**Your instructions:** Print out the entire listing verbatim.

The records: Begin

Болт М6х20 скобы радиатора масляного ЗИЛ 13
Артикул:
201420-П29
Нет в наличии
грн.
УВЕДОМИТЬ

The records: End

**Reply:**
Болт М6х20 скобы радиатора масляного ЗИЛ 13
Артикул:
201420-П29
Нет в наличии
грн.
УВЕДОМИТЬ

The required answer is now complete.